Alpine Skigebiete in New South Wales und Victoria verzeichneten am Wochenende Klimarekorbruch. Die Höchsttemperaturen stiegen um zwölf Grad über dem Durchschnitt. Speziell die Skigebiete Mount Hotham und Falls Creek setzten neue Rekorde für die heißesten Tages- und Nachttemperaturen im Juli. Thredbo verzeichnete ebenfalls einen neuen heißesten Tag des Monats, wie die Meteorologische Behörde berichtete.
Diese Rekorde folgten auf einen schwierigen Start der australischen Wintersaison. Trockene und warme Bedingungen erlaubten nur sporadische Schneefälle in vielen alpinen Regionen. Die Skigebiete mussten sich daher stark auf die Schneekanonentechnik verlassen. Das in den tropischen Pazifik eingetretene El Niño sowie die Langzeitprognosen der Behörde deuteten auf generell trockenere und wärmere Bedingungen für die Alpenregionen in diesem Winter hin. Diese Kombination stellte für die Schneesicherheit eine erhebliche Herausforderung dar.

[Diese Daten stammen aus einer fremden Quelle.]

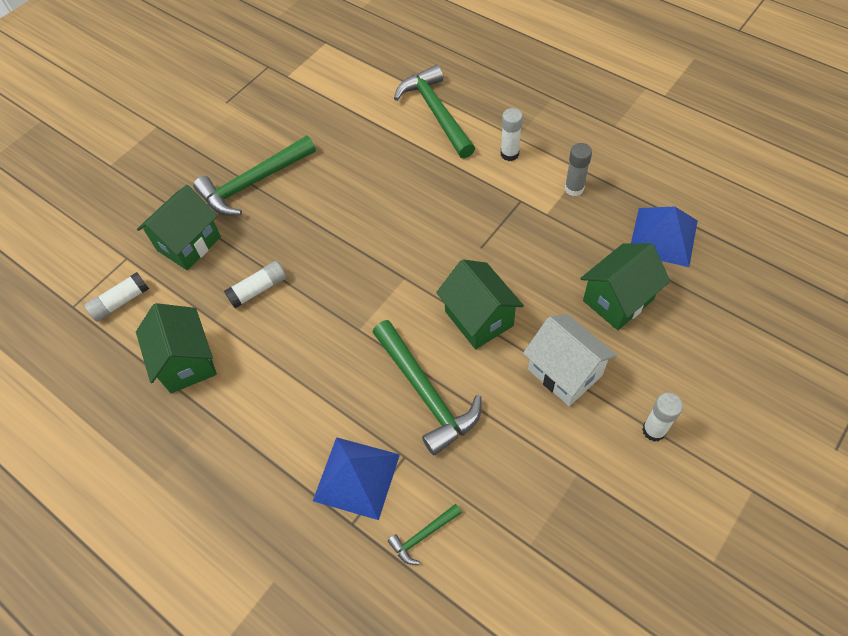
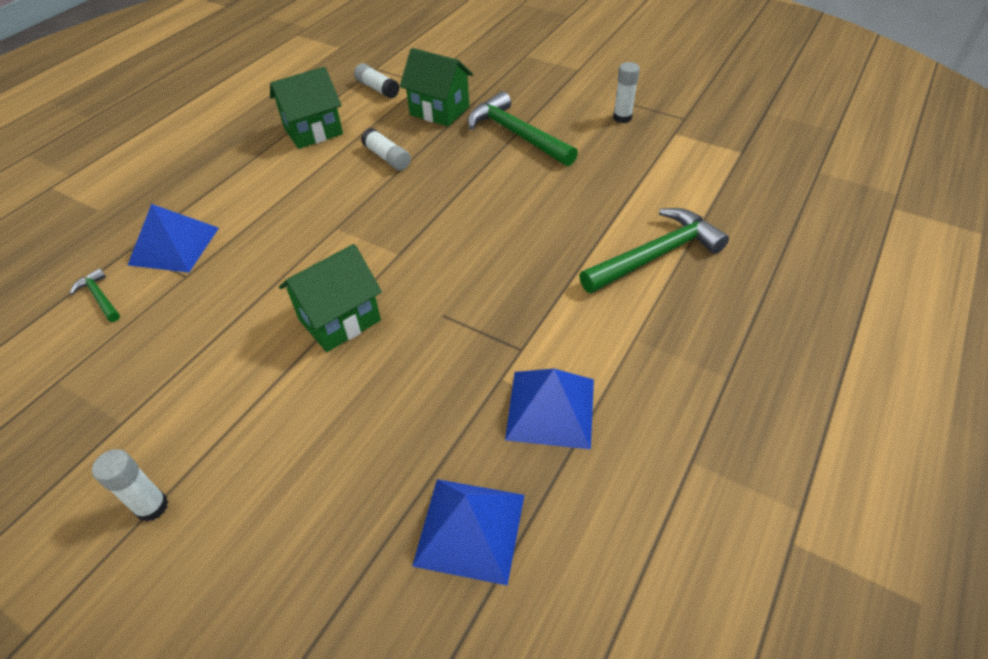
camera: 80 degrees right, 10 degrees down
green hammer [373,320,482,456] -> none
white glue stick [501,108,523,161] -> white glue stick moved to [613,62,640,123]
white house [523,314,617,406] -> none
grey glue stick [565,143,592,196] -> blue pyramid [505,369,594,449]
green house [580,243,670,330] -> none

Klimaforscher hatten lange davor gewarnt, dass die globale Erwärmung schwierige Bedingungen für die Wintersportdestinationen Australiens schaffen würde. Angus Hines, ein leitender Wettervorhersager der Behörde, erklärte, dass ein langsam fortschreitendes Hochdrucksystem, gekennzeichnet durch klare Himmel und abfallende trockene Luft, der Schlüssel zu den ansteigenden Temperaturen gewesen war. Dieses System verursachte zudem eine „Temperaturinversion“, welche die Temperaturen nahe dem Meeresspiegel kühler hielt als in höheren Lagen.

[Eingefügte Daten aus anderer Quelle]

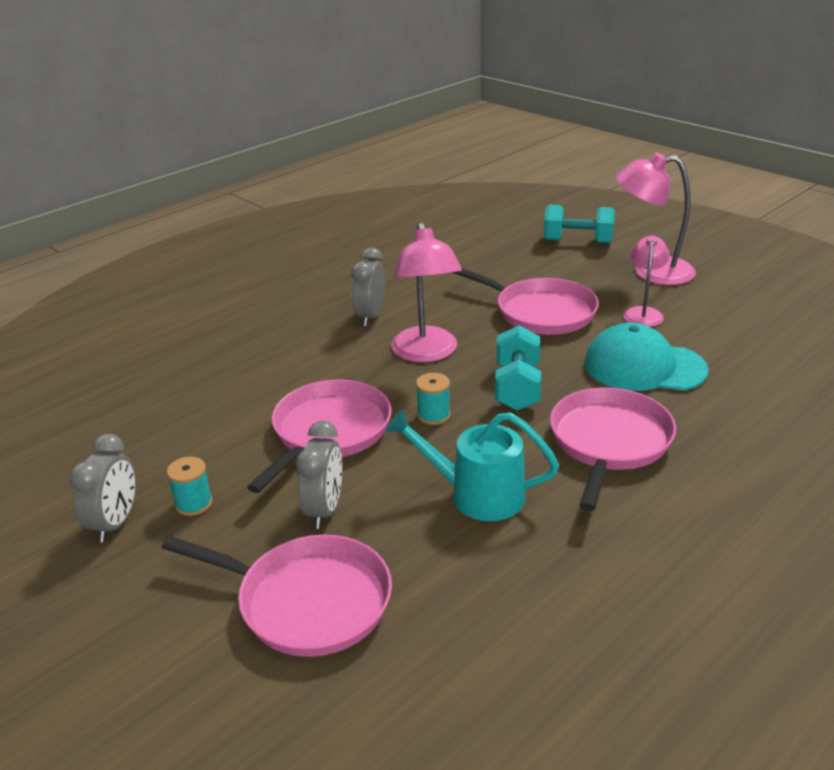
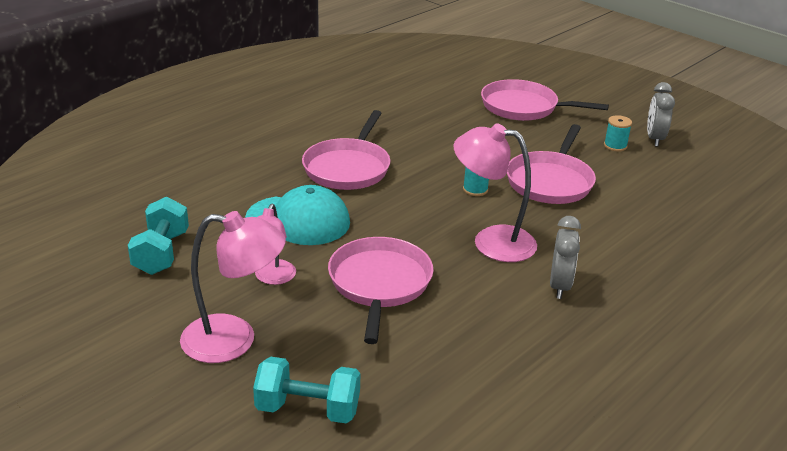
camera: 175 degrees right, 0 degrees up
grey clock [296,420,342,529] -> none
turquoise watering can [386,409,559,521] -> none
pink lamp [391,221,462,362] -> pink lamp turned 60 degrees counterclockwise [454,123,537,262]
pink pan [452,268,599,335] -> pink pan turned 60 degrees clockwise [328,237,434,344]
turquoise dumbbell [495,325,541,411] -> turquoise dumbbell moved to [128,197,189,275]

Hines betonte, dass diese Temperaturen eine deutliche Abweichung vom Normalzustand darstellten und auch von früheren Hitzewellen im Juli. Er hob hervor, dass dies die zukünftigen Probleme der Wintersaisonen angesichts eines wärmeren Klimas verdeutlichte. Warme Temperaturen blieben in den Skigebieten bis Mittwoch bestehen, und es bestand die Möglichkeit eines Schneeflocken am Wochenende, bevor die Temperaturen Anfang nächster Woche erneut anstiegen.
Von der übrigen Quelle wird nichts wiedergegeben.